I went to a small high school in New Jersey. I had a great time, and the teachers were fantastic, but there wasn’t much in terms of competition. My SAT score was pretty high, and I took it my senior year so I could get into an Ivy League college. The first college on my list was Harvard University in Cambridge, Massachusetts. It’s an amazing school and one of the best colleges in the world (I’ll be going there as a freshman this fall). My GPA from high school wasn’t THAT great (it was okay), but I knew that my SAT scores would give me an excellent chance at getting accepted into Harvard.
So when did this change? When did writing become a competition for me? Well, the answer is simple: Google started using algorithms to judge their search results for users. Let me go back before that happened though… Before Google became what it is today (a powerful search engine) people used other engines such as MSN Search or Yahoo! Search Engine to find information online about things they were looking up on the Internet. For example if you were looking up “How many calories are in an Oreo?” you would use one of these engines instead of Google because they didn’t have it at that time yet! This all changed when Google came around… When they started applying algorithms to determine how their search results rank above others in their database searches. Winning is great, and I love competition, so it was a natural fit!

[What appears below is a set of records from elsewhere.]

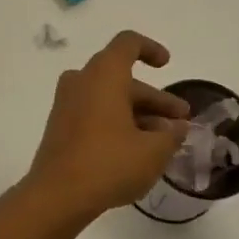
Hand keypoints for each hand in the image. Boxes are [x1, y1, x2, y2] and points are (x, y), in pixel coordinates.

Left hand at [25, 31, 190, 221]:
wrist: (57, 195)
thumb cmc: (109, 163)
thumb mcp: (153, 151)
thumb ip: (172, 134)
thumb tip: (178, 127)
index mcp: (104, 74)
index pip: (128, 43)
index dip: (150, 49)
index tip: (166, 65)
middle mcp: (82, 81)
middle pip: (122, 78)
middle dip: (155, 98)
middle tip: (181, 121)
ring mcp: (67, 103)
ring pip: (109, 98)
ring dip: (138, 113)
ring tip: (164, 141)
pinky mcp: (60, 125)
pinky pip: (94, 112)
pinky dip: (117, 122)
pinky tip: (137, 150)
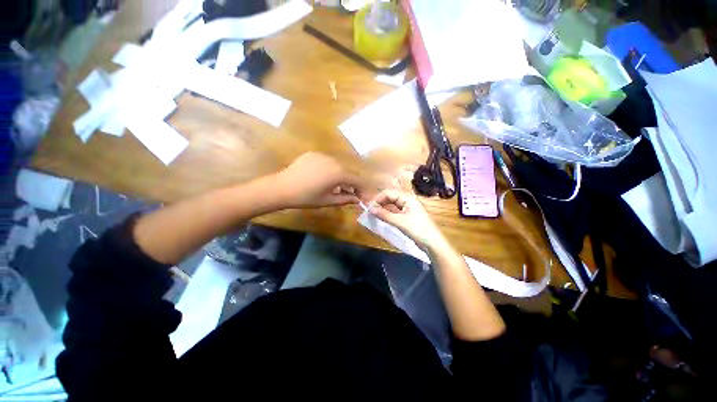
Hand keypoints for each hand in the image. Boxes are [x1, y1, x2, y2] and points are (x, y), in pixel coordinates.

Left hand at [274, 152, 362, 208]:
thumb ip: (346, 199)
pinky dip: (331, 170)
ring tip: (336, 187)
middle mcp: (334, 161)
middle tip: (350, 194)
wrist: (282, 188)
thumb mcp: (328, 200)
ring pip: (339, 166)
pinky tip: (323, 178)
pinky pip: (328, 162)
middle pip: (349, 172)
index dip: (362, 190)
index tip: (362, 198)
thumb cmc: (306, 197)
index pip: (357, 180)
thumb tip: (357, 199)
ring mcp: (323, 155)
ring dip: (341, 177)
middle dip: (351, 184)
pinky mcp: (314, 154)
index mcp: (339, 173)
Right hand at [368, 189, 447, 249]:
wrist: (433, 242)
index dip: (377, 199)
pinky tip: (383, 216)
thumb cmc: (417, 229)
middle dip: (380, 202)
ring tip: (374, 214)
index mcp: (407, 197)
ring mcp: (408, 207)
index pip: (388, 193)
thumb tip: (370, 209)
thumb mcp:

I use Google search quite often. It’s pretty much the only search engine I use. If you’re like me, you probably don’t use anything other than Google when searching on the web (except for Bing occasionally). This is why my brother told me about an article that was posted in The New York Times. He thought it might be interesting for me to read! It was about how Google search results were being affected by SEO practices that companies were using to outrank their competitors in their database searches. In this article there were two examples given: one of which talked about how some doctors at a hospital fabricated records so they could “outrank” their competition and make more money at work; and another example had to do with a law firm who used negative reviews of other firms as “search engine bait” to lure business away from them. These are just two examples given in the article, but it is just scratching the surface… There are hundreds of other articles where people have used unfair tactics against competitors (with success) such as hiring an employee or family member to write bad things about your business/competitor under several different user names/aliases online.

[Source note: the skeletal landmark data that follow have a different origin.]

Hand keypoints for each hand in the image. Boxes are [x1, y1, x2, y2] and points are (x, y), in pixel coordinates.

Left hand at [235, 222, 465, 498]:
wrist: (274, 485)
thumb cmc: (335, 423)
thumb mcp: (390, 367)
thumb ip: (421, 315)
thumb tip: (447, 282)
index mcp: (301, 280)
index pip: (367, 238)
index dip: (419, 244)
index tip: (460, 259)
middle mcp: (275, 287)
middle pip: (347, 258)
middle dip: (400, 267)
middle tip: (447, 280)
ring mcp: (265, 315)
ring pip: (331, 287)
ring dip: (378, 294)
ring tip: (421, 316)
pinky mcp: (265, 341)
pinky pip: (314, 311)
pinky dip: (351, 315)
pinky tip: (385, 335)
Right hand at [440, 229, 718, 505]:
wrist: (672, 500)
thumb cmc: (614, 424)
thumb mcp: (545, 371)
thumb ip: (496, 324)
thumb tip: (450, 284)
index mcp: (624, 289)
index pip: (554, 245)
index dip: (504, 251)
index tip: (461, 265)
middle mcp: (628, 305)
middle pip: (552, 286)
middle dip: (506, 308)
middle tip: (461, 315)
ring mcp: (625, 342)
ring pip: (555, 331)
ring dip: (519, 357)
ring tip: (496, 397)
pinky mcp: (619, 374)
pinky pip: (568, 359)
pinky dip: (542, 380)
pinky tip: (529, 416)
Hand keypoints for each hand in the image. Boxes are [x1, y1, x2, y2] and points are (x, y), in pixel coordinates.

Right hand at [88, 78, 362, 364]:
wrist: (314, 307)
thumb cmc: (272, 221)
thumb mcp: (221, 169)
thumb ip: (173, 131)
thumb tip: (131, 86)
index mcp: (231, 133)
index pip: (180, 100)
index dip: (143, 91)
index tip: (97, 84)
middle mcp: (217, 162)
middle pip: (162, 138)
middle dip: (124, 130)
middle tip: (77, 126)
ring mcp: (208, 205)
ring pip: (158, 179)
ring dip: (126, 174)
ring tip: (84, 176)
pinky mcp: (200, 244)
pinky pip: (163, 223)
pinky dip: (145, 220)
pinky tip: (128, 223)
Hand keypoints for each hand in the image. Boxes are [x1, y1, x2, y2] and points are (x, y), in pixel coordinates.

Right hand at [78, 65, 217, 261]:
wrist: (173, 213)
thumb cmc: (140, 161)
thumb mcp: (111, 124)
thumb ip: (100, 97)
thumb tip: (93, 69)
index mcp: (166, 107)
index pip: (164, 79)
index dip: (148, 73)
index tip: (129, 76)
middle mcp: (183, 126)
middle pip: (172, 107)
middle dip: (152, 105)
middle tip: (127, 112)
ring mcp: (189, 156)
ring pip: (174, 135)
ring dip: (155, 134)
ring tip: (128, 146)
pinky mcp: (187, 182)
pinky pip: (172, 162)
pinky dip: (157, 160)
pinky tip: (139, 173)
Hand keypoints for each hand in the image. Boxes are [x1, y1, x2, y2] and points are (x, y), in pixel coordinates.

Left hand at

What does all this mean? Well basically that everyone is trying everything they can possibly think of to outrank everyone else on Google search results! It’s kind of like what happens when someone leaves their house unlocked while they’re gone. Now there’s a good chance that someone will come in and take all of their stuff! It is a constant battle being fought by all businesses, organizations, and individuals to outrank the competition. One thing I have learned from this experience is that you have to know your audience! You can’t just write about anything you want. If you’re trying to reach a global audience then it doesn’t matter what the content on your website is about; but if your target market consists of teenagers or college students then you need to know what they want when they Google something… For example I am currently writing an article for my blog on how social media has changed the way people do business today. This was my idea because I see so many businesses online who are not using social media at all in their marketing strategy! This is where my target audience comes into play… My fans don’t know how important social media has become in our society today so I’m going to be explaining why it’s important and how it can benefit your business/social life!

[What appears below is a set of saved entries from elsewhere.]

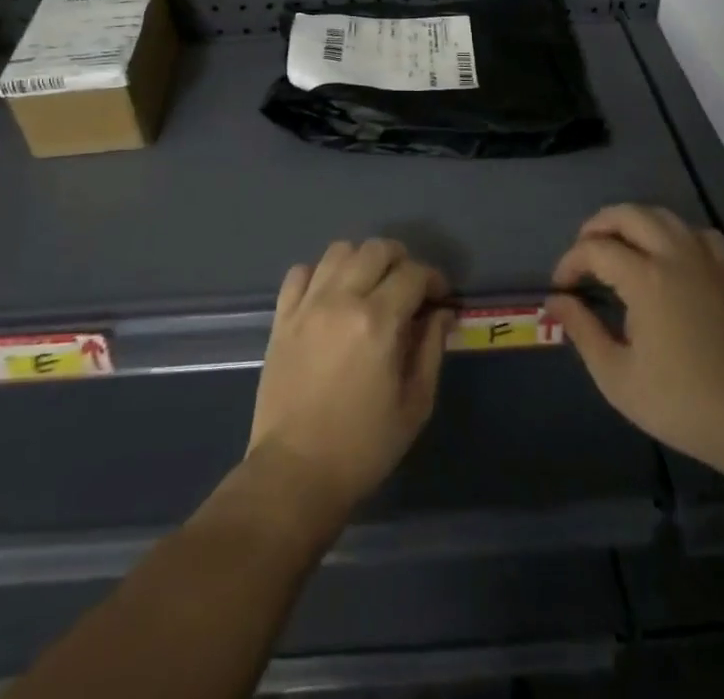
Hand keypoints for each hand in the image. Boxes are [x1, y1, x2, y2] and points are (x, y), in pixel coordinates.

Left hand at [247, 239, 454, 520]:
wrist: (295, 473)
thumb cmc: (363, 446)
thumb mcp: (414, 404)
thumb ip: (431, 349)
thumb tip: (442, 313)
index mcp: (378, 321)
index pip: (413, 273)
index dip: (434, 279)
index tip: (440, 297)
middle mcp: (341, 300)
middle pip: (376, 249)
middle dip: (401, 260)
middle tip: (409, 287)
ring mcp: (307, 305)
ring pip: (338, 250)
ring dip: (362, 260)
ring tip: (370, 285)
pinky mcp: (282, 317)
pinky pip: (300, 272)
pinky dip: (320, 274)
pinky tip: (330, 296)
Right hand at [546, 204, 723, 469]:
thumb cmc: (681, 403)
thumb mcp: (617, 376)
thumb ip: (582, 331)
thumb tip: (555, 301)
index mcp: (646, 279)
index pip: (596, 249)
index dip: (571, 262)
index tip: (561, 287)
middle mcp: (675, 258)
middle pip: (629, 215)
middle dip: (597, 226)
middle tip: (582, 253)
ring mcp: (705, 263)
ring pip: (664, 216)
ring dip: (633, 222)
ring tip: (617, 245)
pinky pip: (699, 234)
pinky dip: (677, 233)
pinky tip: (668, 254)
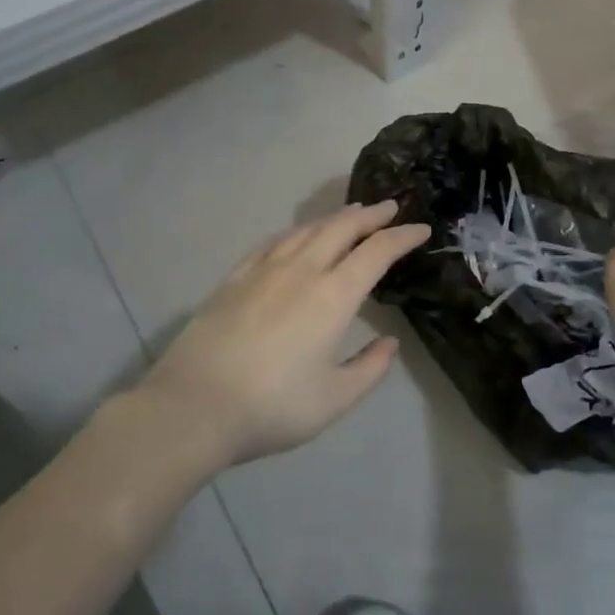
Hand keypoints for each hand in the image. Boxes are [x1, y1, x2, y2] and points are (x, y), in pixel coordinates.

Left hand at [135, 201, 430, 467]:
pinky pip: (273, 243)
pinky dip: (296, 233)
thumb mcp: (335, 399)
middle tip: (390, 207)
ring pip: (306, 230)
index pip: (376, 252)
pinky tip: (297, 237)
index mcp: (333, 296)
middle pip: (341, 228)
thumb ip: (369, 368)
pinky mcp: (234, 278)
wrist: (194, 405)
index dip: (402, 236)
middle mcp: (301, 270)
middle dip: (370, 215)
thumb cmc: (272, 406)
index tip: (421, 228)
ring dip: (335, 218)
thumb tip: (389, 343)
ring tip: (350, 215)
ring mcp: (263, 270)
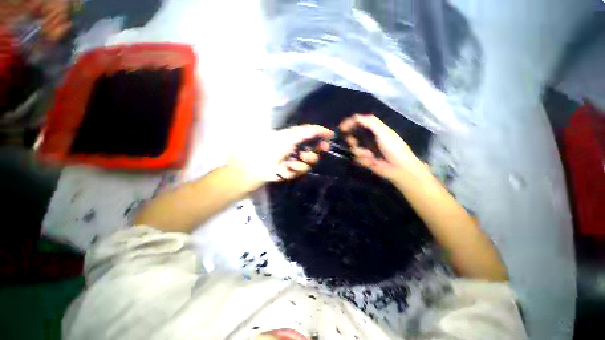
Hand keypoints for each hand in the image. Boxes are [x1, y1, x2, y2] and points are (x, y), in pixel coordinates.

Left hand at [229, 124, 333, 183]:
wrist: (259, 162)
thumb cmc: (274, 145)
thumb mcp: (293, 135)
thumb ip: (311, 132)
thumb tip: (328, 131)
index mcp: (299, 139)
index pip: (316, 139)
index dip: (323, 141)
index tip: (328, 142)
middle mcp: (299, 149)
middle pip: (315, 154)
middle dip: (310, 156)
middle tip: (303, 155)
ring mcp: (296, 161)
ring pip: (309, 165)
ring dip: (299, 164)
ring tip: (289, 163)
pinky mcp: (292, 171)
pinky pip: (300, 172)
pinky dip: (292, 170)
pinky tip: (284, 168)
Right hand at [339, 114, 426, 180]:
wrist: (399, 168)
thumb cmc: (393, 147)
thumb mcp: (383, 131)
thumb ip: (369, 122)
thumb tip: (354, 117)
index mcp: (373, 129)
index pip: (357, 122)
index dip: (348, 123)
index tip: (342, 128)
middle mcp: (367, 138)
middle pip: (351, 136)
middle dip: (352, 140)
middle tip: (355, 143)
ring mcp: (365, 150)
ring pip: (353, 149)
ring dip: (360, 152)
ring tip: (370, 156)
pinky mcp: (364, 160)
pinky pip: (356, 159)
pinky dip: (363, 160)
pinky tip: (371, 162)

I think everyone needs a little bit of competition in their lives otherwise we wouldn’t be striving for greatness like we do now-a-days.
One of the things I love most about writing is the competition. It makes me want to do better than everyone else! I love Google search because it pushes me to write better articles, and in turn, other people will read them and they’ll like what they see! This is just one example of how writing can be a competition… But remember that you have your own style as a writer and that you have to keep working on it!